Task brief
For the data below, please report each line where the word "result" is found.

Records excerpted from a collection

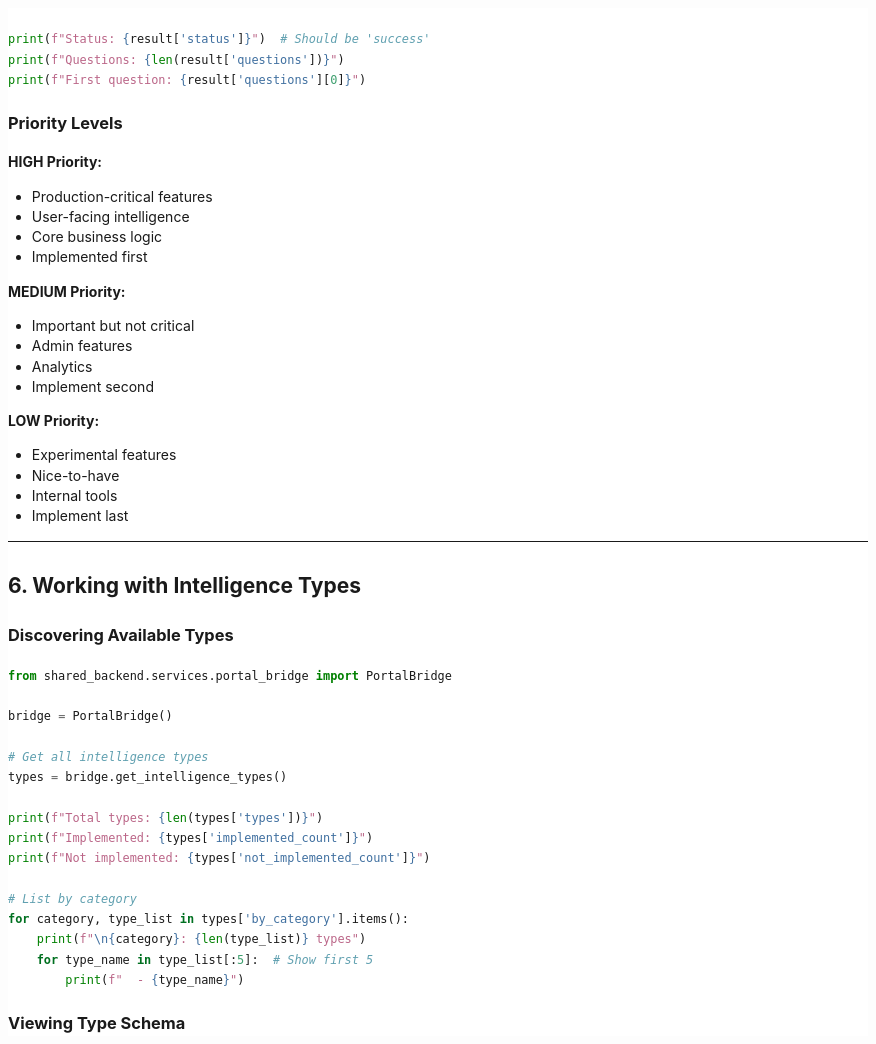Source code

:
 ```python

print(f"Status: {result['status']}")  # Should be 'success'
print(f"Questions: {len(result['questions'])}")
print(f"First question: {result['questions'][0]}")
```

### Priority Levels

**HIGH Priority:**
- Production-critical features
- User-facing intelligence
- Core business logic
- Implemented first

**MEDIUM Priority:**
- Important but not critical
- Admin features
- Analytics
- Implement second

**LOW Priority:**
- Experimental features
- Nice-to-have
- Internal tools
- Implement last

---

## 6. Working with Intelligence Types

### Discovering Available Types

```python
from shared_backend.services.portal_bridge import PortalBridge

bridge = PortalBridge()

# Get all intelligence types
types = bridge.get_intelligence_types()

print(f"Total types: {len(types['types'])}")
print(f"Implemented: {types['implemented_count']}")
print(f"Not implemented: {types['not_implemented_count']}")

# List by category
for category, type_list in types['by_category'].items():
    print(f"\n{category}: {len(type_list)} types")
    for type_name in type_list[:5]:  # Show first 5
        print(f"  - {type_name}")
```

### Viewing Type Schema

Response to this exercise
print(f"Status: {result['status']}")  # Should be 'success'
print(f"Questions: {len(result['questions'])}")
print(f"First question: {result['questions'][0]}")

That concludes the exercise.